- [Work request A]:
Summarize the mailing list post about using the runtime G1 region grain size in AOT code in two sentences.
- [Work request B]:
Continue the mailing list post about using the runtime G1 region grain size in AOT code from the point where it stops.

[External] : Re: premain: Possible solutions to use runtime G1 region grain size in AOT code (JDK-8335440)

Vladimir Kozlov vladimir.kozlov at oracle.com
Wed Jul 31 20:06:41 UTC 2024


Very nice. I like it.

Thanks,
Vladimir K

On 7/31/24 8:23 AM, Andrew Dinn wrote:
> I now have a fourth solution to the region resizing problem which I think is probably the nicest looking one so far:
> 
> 
> https://urldefense.com/v3/__https://github.com/adinn/leyden/compare/premain...adinn:leyden:JDK-8335440-load-via-codecache?expand=1__;!!ACWV5N9M2RV99hQ!JI8n2MMyF844NBqR63MhWXggKzPCoouZ8pcwgasAa94iYPRzpcD7af-zSicg5Wm0nv9ZyaF1CpaC74Mqn3g$
> Opinions welcome!
> 
> This version relies on a code cache AOT data area, generated into the initial stubs blob, which stores runtime constants 
> that parameterize operation of AOT code. The AOT data area is initialized with the current runtime constants immediately 
> after universe init. AOT code loads the constants indirectly via the region base address rather than embedding them into 
> instructions. Non-AOT code can continue to use these constants as immediate values.
> 
> With this patch I have included the region grain size shift and the card table shift in the data area. So, this patch 
> ensures that AOT code loads both grain shift and card shift counts rather than using immediates. I tested it passing 
> -XX:GCCardSizeInBytes=128 -Xmx4M to a production run and it works fine.
> 
> The only address that needs relocating wit this patch is the AOT data area base. Note that it was useful using this to 
> implement loading of two AOT code parameters as it highlights a general problem that is not face with only one field.
> 
> I decide to register only the base address of the AOT data area with the code cache as a relocatable (external) address 
> because this is more robust than requiring registration of the address of every data field embedded in the AOT data 
> area. However, in order for the AOT cache to be able to relocate loads from the data area they need to be implemented by 
> installing the base address in a register and then adding the offset before executing the load.
> 
> This is fine for stub code where the generator can simply plant a load effective address (lea) of a pointer constant 
> into a register and then add in the offset. However, I know C2 Value optimizations will certainly coalesce a pointer 
> constant load followed by an add to an updated pointer constant load. I think this can also happen with C1 (it doesn't 
> at the moment because in the current C1 code the grain shift load -- at offset 0 -- happens inline, while the card shift 
> load -- at offset 4 -- only happens in a callout to stub code). I fixed this general problem by ensuring that the C1 and 
> C2 back ends detect pointer constants that lie anywhere in the data area address *range*. For (only) those cases the lea 
> is implemenetd by generating a base address load plus offset add.

- [Data for review]:
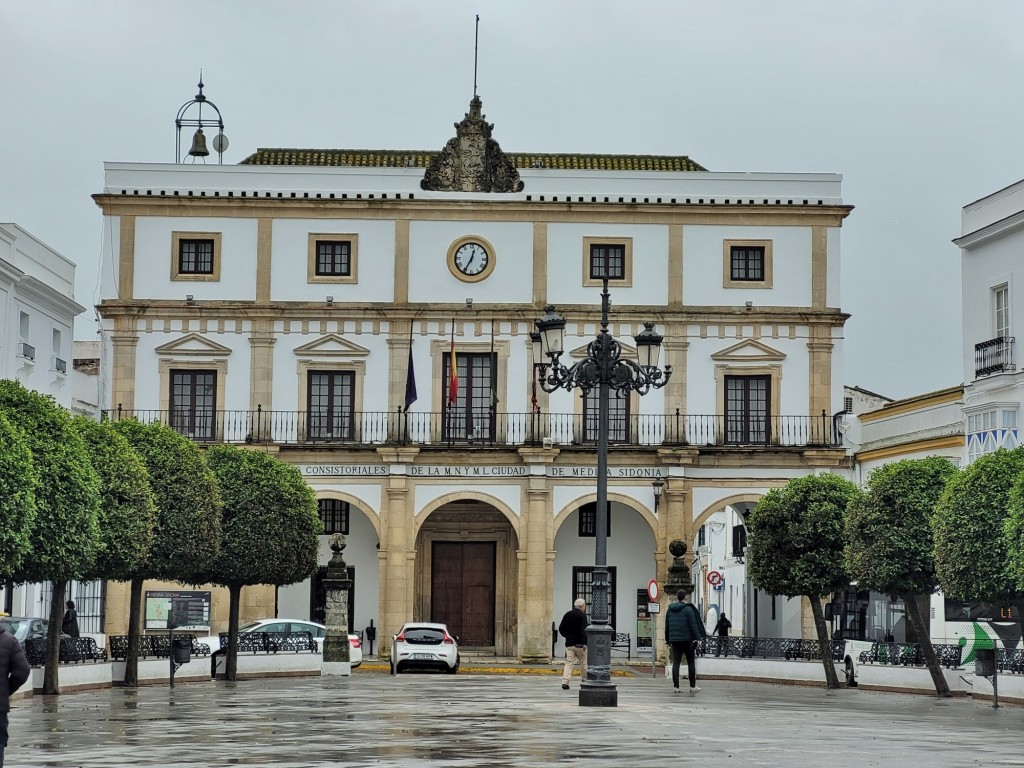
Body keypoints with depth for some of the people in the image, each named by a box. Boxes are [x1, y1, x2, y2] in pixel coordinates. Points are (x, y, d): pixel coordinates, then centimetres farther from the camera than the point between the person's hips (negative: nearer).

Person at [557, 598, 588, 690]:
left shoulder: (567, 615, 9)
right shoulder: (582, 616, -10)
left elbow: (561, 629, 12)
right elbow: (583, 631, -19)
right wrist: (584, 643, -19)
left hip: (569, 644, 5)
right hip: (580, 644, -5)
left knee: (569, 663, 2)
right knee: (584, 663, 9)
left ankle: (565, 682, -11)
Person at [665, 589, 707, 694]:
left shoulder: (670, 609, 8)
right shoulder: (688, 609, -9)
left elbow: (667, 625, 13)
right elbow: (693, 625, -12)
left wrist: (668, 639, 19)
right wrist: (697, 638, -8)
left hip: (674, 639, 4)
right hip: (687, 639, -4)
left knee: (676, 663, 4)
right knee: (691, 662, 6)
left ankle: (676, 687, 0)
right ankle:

- [Expected output A]:
Andrew Dinn proposes a fourth solution to the region resizing problem: AOT code loads runtime constants such as the region grain shift and the card table shift from an AOT data area in the initial stubs blob instead of embedding them in instructions, and only the base address of that area is registered for relocation. Vladimir Kozlov replies that he likes it.

- [Expected output B]:
> 
> It would be nice to be ale to fold the offset into the subsequent load. I'll look into that as a follow-up. Either way, 
> I think this looks like the simplest and most robust solution to ensuring that AOT code is correctly parameterized at 
> runtime. It is particularly nice that it doesn't need any new relocations.
> 
> regards,
> 
> 
> Andrew Dinn
> -----------
> 
> On 24/07/2024 20:43, Vladimir Kozlov wrote:
>> Thank you for checking code for card_table_address.
>>
>>  > Oh, that's a nuisance. I was concerned that I was perhaps using the wrong reloc model here. Should I be encoding info
>>  > about what/how to patch the target instruction(s) using reloc data?
>>
>> I am currently thinking about adding indication what relocation is pointing on: blob, stubs, external address, string.
>> Currently we are looking through all our address tables in SCCache to find match. Would be nice if we can get this 
>> information from relocation. And I also thought about using format for it but realized it is PD and it reserves bits 
>> in RelocInfo word. On other hand we can add an other 12 (31 - 18 - 1) new relocations without using additional bits.
>>
>> In short add new relocation if you need it.
>>
>> Thanks,
>> Vladimir K
>>
>> On 7/24/24 7:40 AM, Andrew Dinn wrote:
>>> On 23/07/2024 18:44, Vladimir Kozlov wrote:
>>>> I agree. As we discussed on meeting we may use it to patch compressed oops/klass code too.
>>>
>>> Yes, we could potentially do something similar to adjust the shift and base adjustment employed when generating a 
>>> narrow oop or klass encode or decode. However, that would only be useful with certain limits.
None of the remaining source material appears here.